San Bernardino County Sheriff

*** Administrator Note: This is the first local newspaper story to run following our post on Friday at noon. More coverage is expected this week and beyond.***

By Steve Hunt, Editor
Posted Jun. 26, 2015 at 8:40 PM

With a lawsuit set to be tried next year, the San Bernardino County Grand Jury is believed to have called at least three current or former sheriff’s deputies to testify about alleged corruption in the department’s High Desert stations, sources said Friday.

The Grand Jury’s annual report is expected next week.

Deputies Tim Jordan (now retired), Brian Moler and Jeff Wetmore filed a whistleblower retaliation lawsuit against San Bernardino County on July 25, 2014. The lawsuit was amended March 3. Last week, San Bernardino Superior Court Judge Bryan F. Foster set a trial date of May 16.

Jordan, Moler and Wetmore claim in their lawsuit, filed by attorney Christopher L. Gaspard of Gaspard Castillo Harper, APC, that they faced retaliation after reporting a litany of abuses at the Adelanto/Victor Valley Station and the Victorville Station.

Among the specific allegations in the lawsuit were deputies impounding citizens’ cars for personal profit, the existence of monthly traffic ticket quotas for motorcycle traffic deputies and supervisors pressuring deputies into altering traffic citations.

The office of Sheriff John McMahon declined to comment on the lawsuit or the allegations on Friday.

“Because it’s involving personnel matters and a lawsuit, we don’t have a comment,” Lt.
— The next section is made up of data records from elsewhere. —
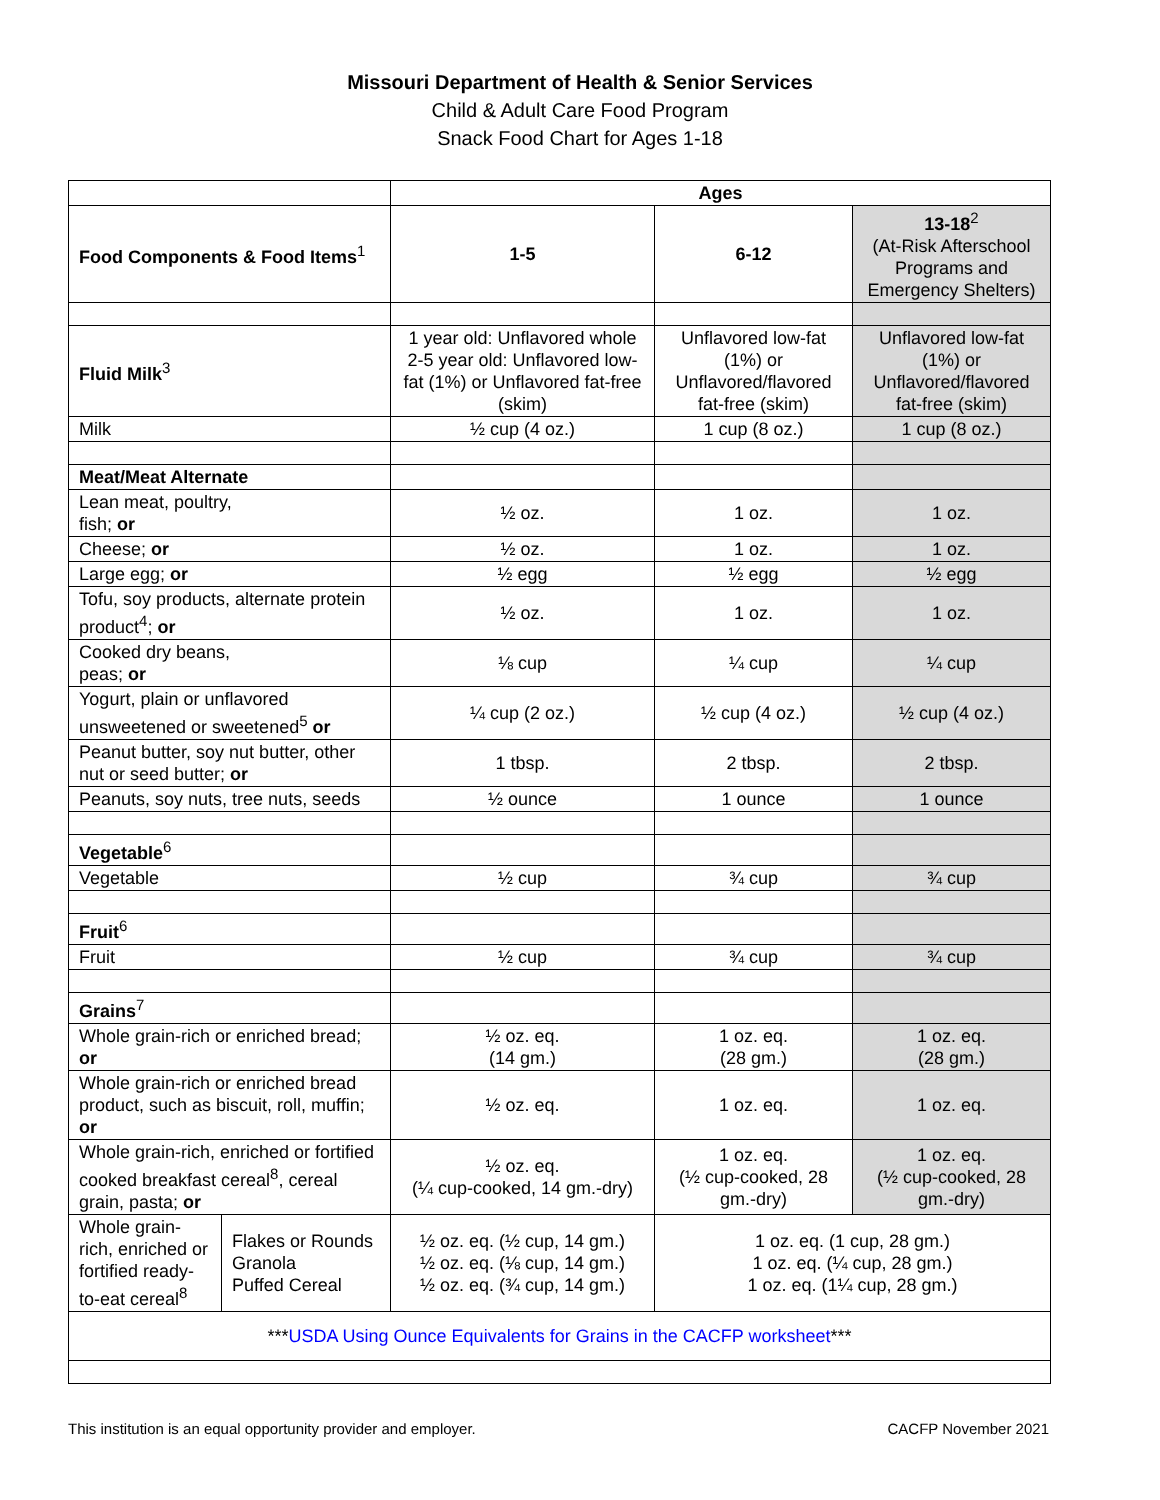Missouri Department of Health & Senior Services
Child & Adult Care Food Program
Snack Food Chart for Ages 1-18
| | | Ages | | |
| Food Components & Food Items<sup>1</sup> | | 1-5 | 6-12 | 13-18<sup>2</sup> (At-Risk Afterschool Programs and Emergency Shelters) |
| Fluid Milk<sup>3</sup> | | 1 year old: Unflavored whole 2-5 year old: Unflavored low-fat (1%) or Unflavored fat-free (skim) | Unflavored low-fat (1%) or Unflavored/flavored fat-free (skim) | Unflavored low-fat (1%) or Unflavored/flavored fat-free (skim) |
| Milk | | ½ cup (4 oz.) | 1 cup (8 oz.) | 1 cup (8 oz.) |
| Meat/Meat Alternate | | | | |
| Lean meat, poultry, fish; or | | ½ oz. | 1 oz. | 1 oz. |
| Cheese; or | | ½ oz. | 1 oz. | 1 oz. |
| Large egg; or | | ½ egg | ½ egg | ½ egg |
| Tofu, soy products, alternate protein product<sup>4</sup>; or | | ½ oz. | 1 oz. | 1 oz. |
| Cooked dry beans, peas; or | | ⅛ cup | ¼ cup | ¼ cup |
| Yogurt, plain or unflavored unsweetened or sweetened<sup>5</sup> or | | ¼ cup (2 oz.) | ½ cup (4 oz.) | ½ cup (4 oz.) |
| Peanut butter, soy nut butter, other nut or seed butter; or | | 1 tbsp. | 2 tbsp. | 2 tbsp. |
| Peanuts, soy nuts, tree nuts, seeds | | ½ ounce | 1 ounce | 1 ounce |
| Vegetable<sup>6</sup> | | | | |
| Vegetable | | ½ cup | ¾ cup | ¾ cup |
| Fruit<sup>6</sup> | | | | |
| Fruit | | ½ cup | ¾ cup | ¾ cup |
| Grains<sup>7</sup> | | | | |
| Whole grain-rich or enriched bread; or | | ½ oz. eq. (14 gm.) | 1 oz. eq. (28 gm.) | 1 oz. eq. (28 gm.) |
| Whole grain-rich or enriched bread product, such as biscuit, roll, muffin; or | | ½ oz. eq. | 1 oz. eq. | 1 oz. eq. |
| Whole grain-rich, enriched or fortified cooked breakfast cereal<sup>8</sup>, cereal grain, pasta; or | | ½ oz. eq. (¼ cup-cooked, 14 gm.-dry) | 1 oz. eq. (½ cup-cooked, 28 gm.-dry) | 1 oz. eq. (½ cup-cooked, 28 gm.-dry) |
| Whole grain-rich, enriched or fortified ready-to-eat cereal<sup>8</sup> | Flakes or Rounds Granola Puffed Cereal | ½ oz. eq. (½ cup, 14 gm.) ½ oz. eq. (⅛ cup, 14 gm.) ½ oz. eq. (¾ cup, 14 gm.) | 1 oz. eq. (1 cup, 28 gm.) 1 oz. eq. (¼ cup, 28 gm.) 1 oz. eq. (1¼ cup, 28 gm.) | |
| *** USDA Using Ounce Equivalents for Grains in the CACFP worksheet *** | | | | |
This institution is an equal opportunity provider and employer. CACFP November 2021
Brad Toms told the Daily Press.

“I have no doubt” the deputies will win this case, Gaspard told the Daily Press on Friday evening. “Of all the cases I’m handling, this is one of my favorite cases. I just don’t see how (the county) can win. I have plenty of evidence they made disclosures protected by law and were retaliated against.

“It’s really taken a toll on them. My guys are 100 percent in the right.”

Attorney Susan E. Coleman of Burke, Williams & Sorensen, LLP, representing San Bernardino County, filed a response to the plaintiff’s second amended complaint on April 1. In it, the county denied all the allegations and Coleman asked for judgment to be rendered in favor of the county.

According to the amended complaint, Jordan was the administrative/detective sergeant at the Adelanto/Victor Valley Station in November 2010. The lawsuit claims “he was assigned to serve a detective with a previously prepared ‘letter of reprimand’ for impounding a car during the service of a search warrant and later purchasing the car from the tow yard during a lien sale and (giving) the car to his daughter for personal use.”

The lawsuit further claims that Jordan in early 2011 “discovered that sheriff’s personnel assigned to the department’s Narcotics Unit would routinely tow vehicles and ‘flip’ them by purchasing the vehicles at lien sales and selling them for profit.” The lawsuit said the father of a deputy sheriff owned one tow company. Deputies would call his company and when the car would come up for sale, regardless of which towing company had it, the deputies would receive a call and be offered the first chance to purchase the car, often for thousands of dollars below Bluebook value.